Presidential spokesman Sediq Sediqqi on Monday said that recent attacks indicated that the Taliban’s war mindset has not changed, but he stressed that the Afghan government will continue peace efforts, despite the delayed exchange of three Haqqani Network prisoners for two Western professors.
Sediqqi said the attacks have affected the peace process, referring to, among others, a blast in Kabul on Wednesday that killed at least 12 people, including children.
“Our commitment, our will for peace is clear and real. But our opposite side does not have anything except violence, which, unfortunately…affects our people,” he said.
But a member of the High Peace Council, Habiba Sarabi, at an event today featuring public opinion research done by the Public Studies Institute of Afghanistan, said today’s Taliban is no different than the conservative Taliban regime of the 1990s, in terms of mindset.
“The Taliban are those who came in 1996 and captured Kabul. We do not discuss the fact that they were split into different factions.
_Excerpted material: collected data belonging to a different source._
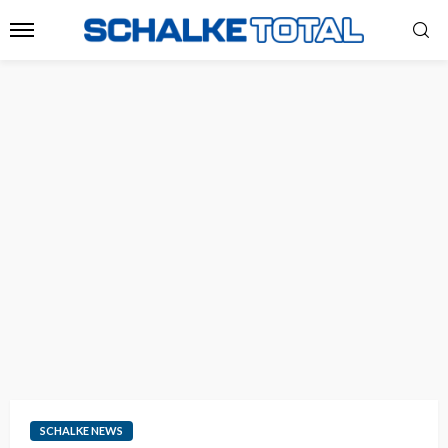
SCHALKE NEWS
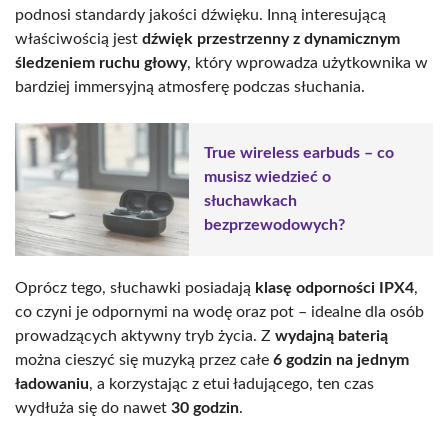
podnosi standardy jakości dźwięku. Inną interesującą
właściwością jest
dźwięk przestrzenny z dynamicznym
śledzeniem ruchu głowy
, który wprowadza użytkownika w
bardziej immersyjną atmosferę podczas słuchania.
True wireless earbuds – co
musisz wiedzieć o
słuchawkach
bezprzewodowych?
Oprócz tego, słuchawki posiadają
klasę odporności IPX4
,
co czyni je odpornymi na wodę oraz pot – idealne dla osób
prowadzących aktywny tryb życia. Z
wydajną baterią
można cieszyć się muzyką przez całe
6 godzin na jednym
ładowaniu
, a korzystając z etui ładującego, ten czas
wydłuża się do nawet
30 godzin
.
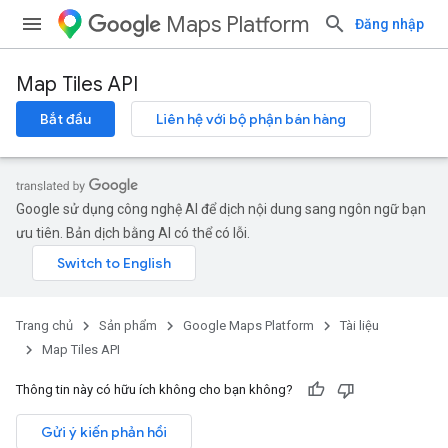
Maps Platform
Đăng nhập
Map Tiles API
Bắt đầu
Liên hệ với bộ phận bán hàng
Google sử dụng công nghệ AI để dịch nội dung sang ngôn ngữ bạn
ưu tiên. Bản dịch bằng AI có thể có lỗi.
Trang chủ
Sản phẩm
Google Maps Platform
Tài liệu
Map Tiles API
Thông tin này có hữu ích không cho bạn không?
Gửi ý kiến phản hồi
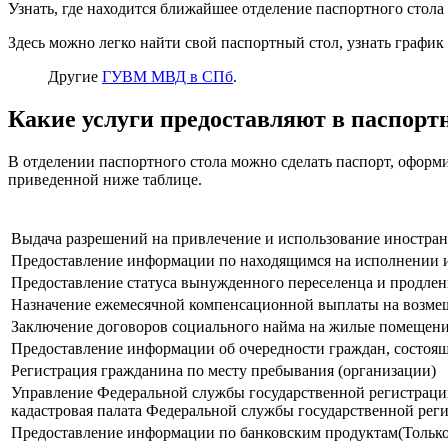
Узнать, где находится ближайшее отделение паспортного стола
Здесь можно легко найти свой паспортный стол, узнать графи
Другие
ГУВМ МВД в СПб
.
Какие услуги предоставляют в паспорт
В отделении паспортного стола можно сделать паспорт, оформ
приведенной ниже таблице.
Выдача разрешений на привлечение и использование иностран
Предоставление информации по находящимся на исполнении 
Предоставление статуса вынужденного переселенца и продлени
Назначение ежемесячной компенсационной выплаты на возмеще
Заключение договоров социального найма на жилые помещени
Предоставление информации об очередности граждан, состо
Регистрация гражданина по месту пребывания (организации)
Управление Федеральной службы государственной регистрации
кадастровая палата Федеральной службы государственной реги
Предоставление информации по банковским продуктам(Только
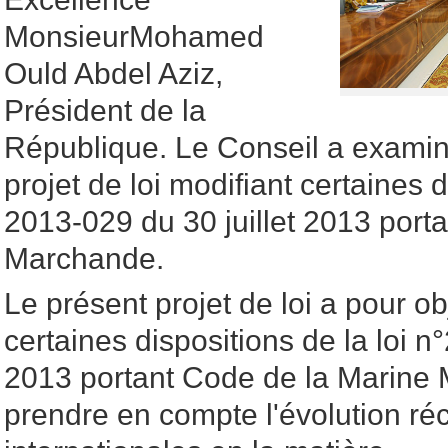
MonsieurMohamed
Ould Abdel Aziz,
Président de la
République. Le Conseil a examin
projet de loi modifiant certaines d
2013-029 du 30 juillet 2013 port
Marchande.
Le présent projet de loi a pour ob
certaines dispositions de la loi n
2013 portant Code de la Marine 
prendre en compte l'évolution réc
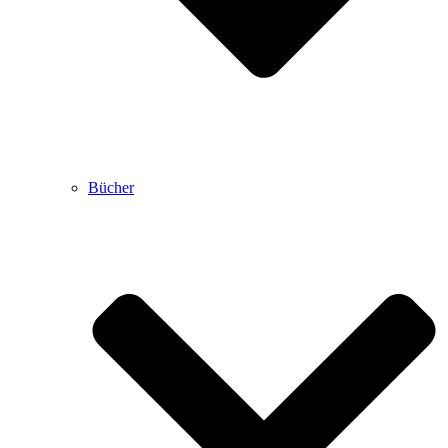
Bücher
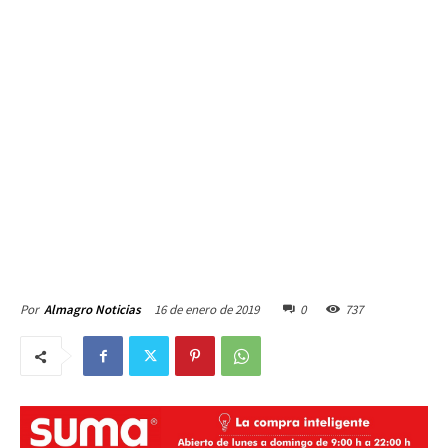
16 de enero de 2019
0
737
Por
Almagro Noticias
Those who attend the talks are those who have come in contact with the international community,” said Habiba Sarabi, deputy head of the High Peace Council.
The Public Studies Institute of Afghanistan collected the views of 2,600 citizens from 12 provinces. According to researchers, the questions asked covered issues like governance, general improvements in Afghanistan, foreign forces withdrawal, and the results of the peace talks.
Some at the event voiced the opinion that the national priority should be the safeguarding achievements in Afghanistan rather than focusing on the peace deal.
“The prisoner release has not yielded a result, and the Taliban has not treated this matter as important. Under the current situation, the release of the prisoners will complicate the issue instead of helping it,” said Nahid Farid, an MP.
“These achievements can be maintained if our national institutions are kept, and the counterterrorism responsibility is given to Afghanistan in a responsible way, and if the foreign forces withdrawal is made responsibly,” said Jawed Ludin, former deputy minister of foreign affairs.